The reality of the whole thing hit me this time around. Now that I am older and able to discuss my condition better with my doctor, I became aware of how this is something that cannot be cured completely unless I had surgery to remove them. Even then, there would still be a risk of these things coming back. There is also the fact that during the operation/surgery, if the doctor deems it necessary, part or my whole thyroid gland might need to be removed and doing so would mean a lifetime of medication for me. I am told that my condition is usually benign but it is still something that could and probably should be biopsied just to be sure.
My surgery is an elective procedure. It is my choice whether or not to push through with it. Considering the fact that there are times when my voice is affected and my airway seems to be getting blocked, I knew that this was something that I needed to do before it became an emergency procedure. I have had one doctor recommend surgery before and when I sought a second opinion and got the same response, I took it as a sign that I needed to push through with it now while I am healthy enough to undergo the procedure.
If God is in control, how could he let this happen?
Because we are locked into time and are unable to see beyond today, we cannot know the reasons for everything that happens. Thus we must often choose between doubt and trust.
Will you trust God with your unanswered questions?
Daily Inspiration – OMF Literature
I can't remember a time in my life when I haven't been sick in one way or another. For some reason, instead of questioning God about why I am again having health issues, I find myself just letting go and having faith in God's divine plan for me. My co-workers are surprised about how calm I am about the situation. Sometimes I even surprise myself.
Don't get me wrong, I do have fears about the whole thing but if there's anything I've learned in life, there's no point in worrying about things that I have no control over. I just have to do what I can and leave the rest up to God. Things may seem bleak right now and I may not understand why things are happening but I believe God has a reason for everything. Yes, I am afraid. I'm only human. But I also trust that God will see me through this in the end.
--*--
▶ **Task details**
In the account of the thyroid surgery, what would removing part or all of the thyroid gland mean for the writer?

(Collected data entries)
--*--
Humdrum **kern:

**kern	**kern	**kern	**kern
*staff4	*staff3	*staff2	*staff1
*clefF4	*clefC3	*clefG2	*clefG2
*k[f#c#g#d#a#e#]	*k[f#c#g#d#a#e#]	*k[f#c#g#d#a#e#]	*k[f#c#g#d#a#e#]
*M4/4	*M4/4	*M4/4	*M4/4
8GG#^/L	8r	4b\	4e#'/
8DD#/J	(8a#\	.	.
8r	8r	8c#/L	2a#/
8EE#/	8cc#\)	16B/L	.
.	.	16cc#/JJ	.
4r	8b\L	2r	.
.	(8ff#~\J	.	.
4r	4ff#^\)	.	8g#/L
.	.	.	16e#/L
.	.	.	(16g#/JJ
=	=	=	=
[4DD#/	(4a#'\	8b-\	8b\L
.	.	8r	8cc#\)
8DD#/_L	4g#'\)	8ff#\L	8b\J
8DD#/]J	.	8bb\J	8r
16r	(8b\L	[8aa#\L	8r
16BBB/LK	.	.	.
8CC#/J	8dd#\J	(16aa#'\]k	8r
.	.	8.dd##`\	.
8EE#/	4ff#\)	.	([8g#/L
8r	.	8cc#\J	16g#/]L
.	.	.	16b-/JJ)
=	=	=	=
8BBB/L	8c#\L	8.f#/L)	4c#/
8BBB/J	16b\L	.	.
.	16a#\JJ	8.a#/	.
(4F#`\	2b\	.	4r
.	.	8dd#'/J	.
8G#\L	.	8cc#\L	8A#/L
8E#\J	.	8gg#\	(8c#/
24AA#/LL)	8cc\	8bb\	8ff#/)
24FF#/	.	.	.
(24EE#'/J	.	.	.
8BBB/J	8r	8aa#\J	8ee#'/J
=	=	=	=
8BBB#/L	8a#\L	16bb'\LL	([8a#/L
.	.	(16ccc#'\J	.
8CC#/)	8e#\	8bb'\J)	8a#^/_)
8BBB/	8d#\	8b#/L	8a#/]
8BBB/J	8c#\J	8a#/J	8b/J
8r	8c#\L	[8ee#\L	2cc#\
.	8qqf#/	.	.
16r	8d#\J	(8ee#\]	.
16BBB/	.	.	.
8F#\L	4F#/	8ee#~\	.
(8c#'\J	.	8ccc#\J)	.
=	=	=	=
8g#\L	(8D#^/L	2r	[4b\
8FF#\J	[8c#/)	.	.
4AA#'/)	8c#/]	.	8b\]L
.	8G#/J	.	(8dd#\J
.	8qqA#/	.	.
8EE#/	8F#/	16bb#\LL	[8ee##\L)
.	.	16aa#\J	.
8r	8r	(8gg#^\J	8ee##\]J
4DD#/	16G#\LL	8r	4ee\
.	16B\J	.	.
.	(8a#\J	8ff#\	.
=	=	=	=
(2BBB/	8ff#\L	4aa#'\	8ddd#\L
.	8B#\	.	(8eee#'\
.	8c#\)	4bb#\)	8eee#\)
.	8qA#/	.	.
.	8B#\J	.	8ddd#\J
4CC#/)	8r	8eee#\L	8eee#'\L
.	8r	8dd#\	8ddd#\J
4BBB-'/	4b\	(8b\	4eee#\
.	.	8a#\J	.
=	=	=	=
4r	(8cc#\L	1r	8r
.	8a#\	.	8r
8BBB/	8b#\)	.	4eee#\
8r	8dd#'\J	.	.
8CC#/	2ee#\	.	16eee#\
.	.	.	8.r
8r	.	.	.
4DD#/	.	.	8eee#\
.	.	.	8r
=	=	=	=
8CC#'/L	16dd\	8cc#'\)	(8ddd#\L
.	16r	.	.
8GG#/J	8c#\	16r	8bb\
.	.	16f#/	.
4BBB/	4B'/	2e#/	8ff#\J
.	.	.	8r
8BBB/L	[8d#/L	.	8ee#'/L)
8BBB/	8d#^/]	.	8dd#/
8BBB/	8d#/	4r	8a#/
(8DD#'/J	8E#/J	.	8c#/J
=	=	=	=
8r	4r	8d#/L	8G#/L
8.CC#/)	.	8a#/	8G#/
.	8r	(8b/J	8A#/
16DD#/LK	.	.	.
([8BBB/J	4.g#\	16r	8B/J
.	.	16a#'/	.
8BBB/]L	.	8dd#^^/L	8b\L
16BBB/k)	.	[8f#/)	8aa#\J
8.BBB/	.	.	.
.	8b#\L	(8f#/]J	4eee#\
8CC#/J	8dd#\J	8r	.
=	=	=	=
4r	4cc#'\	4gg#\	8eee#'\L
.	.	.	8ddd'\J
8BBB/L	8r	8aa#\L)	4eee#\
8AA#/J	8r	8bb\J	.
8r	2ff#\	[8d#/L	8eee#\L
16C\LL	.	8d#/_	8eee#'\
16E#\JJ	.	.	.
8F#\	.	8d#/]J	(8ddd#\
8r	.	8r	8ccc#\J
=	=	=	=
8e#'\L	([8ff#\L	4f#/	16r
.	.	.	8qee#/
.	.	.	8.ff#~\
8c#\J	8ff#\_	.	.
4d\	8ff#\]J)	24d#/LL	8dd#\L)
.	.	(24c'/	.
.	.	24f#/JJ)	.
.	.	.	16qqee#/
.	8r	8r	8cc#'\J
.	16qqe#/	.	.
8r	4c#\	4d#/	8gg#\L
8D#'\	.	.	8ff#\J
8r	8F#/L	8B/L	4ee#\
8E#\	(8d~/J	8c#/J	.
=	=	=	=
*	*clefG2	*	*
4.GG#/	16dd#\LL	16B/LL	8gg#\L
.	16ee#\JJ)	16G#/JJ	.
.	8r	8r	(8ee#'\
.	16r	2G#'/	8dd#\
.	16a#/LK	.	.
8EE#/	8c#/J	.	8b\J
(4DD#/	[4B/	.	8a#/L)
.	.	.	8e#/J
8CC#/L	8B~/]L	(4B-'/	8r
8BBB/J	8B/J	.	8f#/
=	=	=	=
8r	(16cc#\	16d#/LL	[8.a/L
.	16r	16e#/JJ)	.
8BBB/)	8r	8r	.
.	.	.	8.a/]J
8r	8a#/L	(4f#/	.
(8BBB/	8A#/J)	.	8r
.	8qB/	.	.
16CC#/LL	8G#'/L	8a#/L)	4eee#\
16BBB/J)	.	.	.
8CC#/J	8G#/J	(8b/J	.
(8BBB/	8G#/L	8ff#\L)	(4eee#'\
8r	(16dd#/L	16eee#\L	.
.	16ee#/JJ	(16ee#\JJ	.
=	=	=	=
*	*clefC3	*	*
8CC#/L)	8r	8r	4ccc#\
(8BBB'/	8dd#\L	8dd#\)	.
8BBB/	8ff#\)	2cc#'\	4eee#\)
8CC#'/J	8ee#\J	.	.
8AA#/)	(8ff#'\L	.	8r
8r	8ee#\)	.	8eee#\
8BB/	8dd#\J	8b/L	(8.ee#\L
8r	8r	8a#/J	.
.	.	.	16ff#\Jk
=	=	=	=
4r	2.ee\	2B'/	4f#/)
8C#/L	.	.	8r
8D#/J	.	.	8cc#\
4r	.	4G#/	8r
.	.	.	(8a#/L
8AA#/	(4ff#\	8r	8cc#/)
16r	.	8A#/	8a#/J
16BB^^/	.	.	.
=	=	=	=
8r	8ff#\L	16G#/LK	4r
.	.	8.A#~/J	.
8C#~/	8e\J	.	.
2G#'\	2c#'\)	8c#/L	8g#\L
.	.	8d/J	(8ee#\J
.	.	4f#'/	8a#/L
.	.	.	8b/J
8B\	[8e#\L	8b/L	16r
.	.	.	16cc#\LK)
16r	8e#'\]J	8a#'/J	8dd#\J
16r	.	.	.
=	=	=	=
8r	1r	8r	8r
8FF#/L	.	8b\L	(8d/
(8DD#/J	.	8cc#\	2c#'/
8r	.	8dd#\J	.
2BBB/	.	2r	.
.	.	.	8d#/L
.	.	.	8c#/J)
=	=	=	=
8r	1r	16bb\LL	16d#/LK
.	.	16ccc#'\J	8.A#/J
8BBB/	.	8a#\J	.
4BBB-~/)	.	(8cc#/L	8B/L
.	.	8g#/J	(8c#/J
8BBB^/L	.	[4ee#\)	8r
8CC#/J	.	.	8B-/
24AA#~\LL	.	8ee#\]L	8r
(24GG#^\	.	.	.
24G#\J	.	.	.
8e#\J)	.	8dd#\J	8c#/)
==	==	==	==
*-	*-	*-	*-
--*--
▶ **Solution to the problem**
A lifetime of medication.